> WORK INSTRUCTION A:
Decide whether each statement below agrees with the description of the Charles library. Answer yes or no for each, and quote the deciding words of the text: (i) Searching a list for an item takes linear time. (ii) The current version of Charles already includes a deque. (iii) Charles is modelled principally on the C++ STL.

═════ SOURCE EXTRACT ═════

Charles: A Data Structure Library for Ada95

Matthew Heaney

Charles is a data structure library for Ada95, modelled principally on the C++ STL. It features both ordered (lists and arrays) and unordered (sets and maps) collections.

Associated with each data structure type is a separate iterator type, which allows you to visit each item in the container. In particular, an iterator abstracts away differences in specific container types, allowing you to view the collection simply as a sequence of items. A generic algorithm (for sorting, say) can be written in terms of an iterator, so that you can use the algorithm over any data structure having an iterator with the requisite operations.

Data structures are categorized by their time and space semantics. A list has constant time insertion and removal of items, but searching for an item requires linear time. An array ("vector") has constant time searching ("random access"), but insertions and removal require time proportional the length of the array. (A "deque" is another STL data structure that supports constant time insertion of items at the either end of the sequence, and allows random access of elements. This data structure is planned for a future version of Charles.)

In addition to lists and vectors, the Charles library has set, multi-set, map, and multi-map data structure types. A map is an "associative container" that allows you to index an item by some other arbitrary type. These data structures are extremely useful for testing membership of an item in a collection. In Charles all of these types are are implemented using a red-black tree, so finding an item requires only logarithmic time. (Note that even though sets and maps are traditionally "unordered" data structures, for pragmatic reasons the item type used to instantiate the component must have a relational operator.)

Lists and arrays are ordered sequences, and you're allowed to insert an item at a specific position in the container. There are special operations for inserting an item in the front or back of the container. Insertion of an item into a set or map is performed according to its order relative to the items already in the container.

═════ RECORDS TO PROCESS ═════

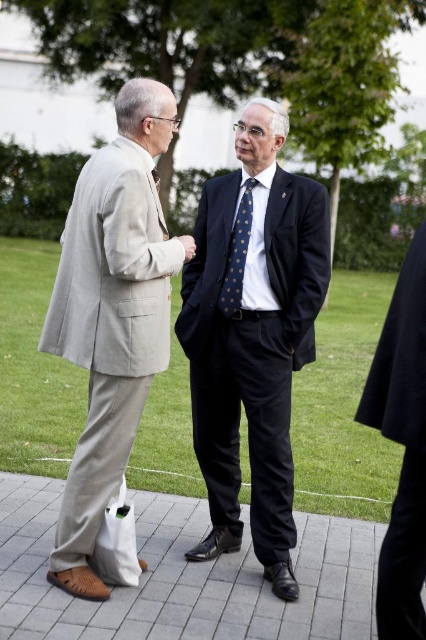
Question: Based on their relative distances, which object is farther from the blue dotted tie at center?

Choices:
 (A) light beige fabric suit at left
 (B) polished dark blue suit at center

Answer: (A)

Question: Does polished dark blue suit at center have a greater width compared to light beige fabric suit at left?

Choices:
 (A) yes
 (B) no

Answer: (A)

Question: Is polished dark blue suit at center in front of blue dotted tie at center?

Choices:
 (A) no
 (B) yes

Answer: (B)

Question: Among these points, which one is nearest to the camera?

Choices:
 (A) (140, 156)
 (B) (282, 470)
 (C) (244, 244)

Answer: (A)

Question: Estimate the real-world distances between objects in this image. Which object is closer to the blue dotted tie at center?

Choices:
 (A) polished dark blue suit at center
 (B) light beige fabric suit at left

Answer: (A)

Question: Is the position of polished dark blue suit at center more distant than that of light beige fabric suit at left?

Choices:
 (A) no
 (B) yes

Answer: (B)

═════

> WORK INSTRUCTION B:
Output as a numbered list the lines of the rows starting at the line that contains "Question: Does polished" and ending at the last line of the rows. Leave out blank lines.

> ANSWER BOX A:
(i) Yes: "searching for an item requires linear time"
(ii) No: "This data structure is planned for a future version of Charles."
(iii) Yes: "modelled principally on the C++ STL"

> ANSWER BOX B:
1. Question: Does polished dark blue suit at center have a greater width compared to light beige fabric suit at left?
2. Choices:
3.  (A) yes
4.  (B) no
5. Answer: (A)
6. Question: Is polished dark blue suit at center in front of blue dotted tie at center?
7. Choices:
8.  (A) no
9.  (B) yes
10. Answer: (B)
11. Question: Among these points, which one is nearest to the camera?
12. Choices:
13.  (A) (140, 156)
14.  (B) (282, 470)
15.  (C) (244, 244)
16. Answer: (A)
17. Question: Estimate the real-world distances between objects in this image. Which object is closer to the blue dotted tie at center?
18. Choices:
19.  (A) polished dark blue suit at center
20.  (B) light beige fabric suit at left
21. Answer: (A)
22. Question: Is the position of polished dark blue suit at center more distant than that of light beige fabric suit at left?
23. Choices:
24.  (A) no
25.  (B) yes
26. Answer: (B)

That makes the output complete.